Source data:
*****
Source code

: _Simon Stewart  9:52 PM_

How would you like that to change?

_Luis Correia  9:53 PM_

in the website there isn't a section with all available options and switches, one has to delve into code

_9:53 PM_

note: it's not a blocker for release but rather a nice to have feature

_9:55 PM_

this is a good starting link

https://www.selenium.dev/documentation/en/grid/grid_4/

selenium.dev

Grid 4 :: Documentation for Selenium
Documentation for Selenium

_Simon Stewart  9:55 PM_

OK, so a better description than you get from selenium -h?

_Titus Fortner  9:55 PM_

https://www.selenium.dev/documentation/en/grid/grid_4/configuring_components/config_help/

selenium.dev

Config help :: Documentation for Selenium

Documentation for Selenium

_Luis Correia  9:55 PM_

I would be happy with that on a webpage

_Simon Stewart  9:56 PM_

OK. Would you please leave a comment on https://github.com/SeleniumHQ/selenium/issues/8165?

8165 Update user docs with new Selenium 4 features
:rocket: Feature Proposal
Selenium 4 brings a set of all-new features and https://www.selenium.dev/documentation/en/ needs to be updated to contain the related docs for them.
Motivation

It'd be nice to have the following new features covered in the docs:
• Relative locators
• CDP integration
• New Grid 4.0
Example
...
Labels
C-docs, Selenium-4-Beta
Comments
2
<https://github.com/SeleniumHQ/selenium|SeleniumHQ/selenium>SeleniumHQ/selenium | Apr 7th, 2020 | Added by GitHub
*****
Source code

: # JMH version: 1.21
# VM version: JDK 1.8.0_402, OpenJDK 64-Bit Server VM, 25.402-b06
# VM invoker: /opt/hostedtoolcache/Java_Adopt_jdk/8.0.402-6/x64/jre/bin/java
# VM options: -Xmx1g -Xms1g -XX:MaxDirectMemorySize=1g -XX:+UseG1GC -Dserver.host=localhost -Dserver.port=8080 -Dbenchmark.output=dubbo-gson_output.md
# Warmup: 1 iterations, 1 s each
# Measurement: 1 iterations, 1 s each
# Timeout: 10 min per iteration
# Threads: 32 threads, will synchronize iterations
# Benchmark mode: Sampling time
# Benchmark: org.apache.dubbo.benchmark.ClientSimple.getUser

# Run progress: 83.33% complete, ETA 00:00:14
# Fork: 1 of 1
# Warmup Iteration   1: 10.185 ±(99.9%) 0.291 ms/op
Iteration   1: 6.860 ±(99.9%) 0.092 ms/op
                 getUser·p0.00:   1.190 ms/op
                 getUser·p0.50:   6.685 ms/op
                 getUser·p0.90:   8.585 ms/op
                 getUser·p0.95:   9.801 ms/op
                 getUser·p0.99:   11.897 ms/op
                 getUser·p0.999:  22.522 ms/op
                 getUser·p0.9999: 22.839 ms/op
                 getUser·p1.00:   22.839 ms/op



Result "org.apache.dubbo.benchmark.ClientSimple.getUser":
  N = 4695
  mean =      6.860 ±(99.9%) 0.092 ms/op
*****
== About this task ==
Copy out the lines of the data from the line containing "It'd be nice" up to and including the line containing "Added by GitHub".

== Your solution ==
It'd be nice to have the following new features covered in the docs:
• Relative locators
• CDP integration
• New Grid 4.0
Example
...
Labels
C-docs, Selenium-4-Beta
Comments
2
<https://github.com/SeleniumHQ/selenium|SeleniumHQ/selenium>SeleniumHQ/selenium | Apr 7th, 2020 | Added by GitHub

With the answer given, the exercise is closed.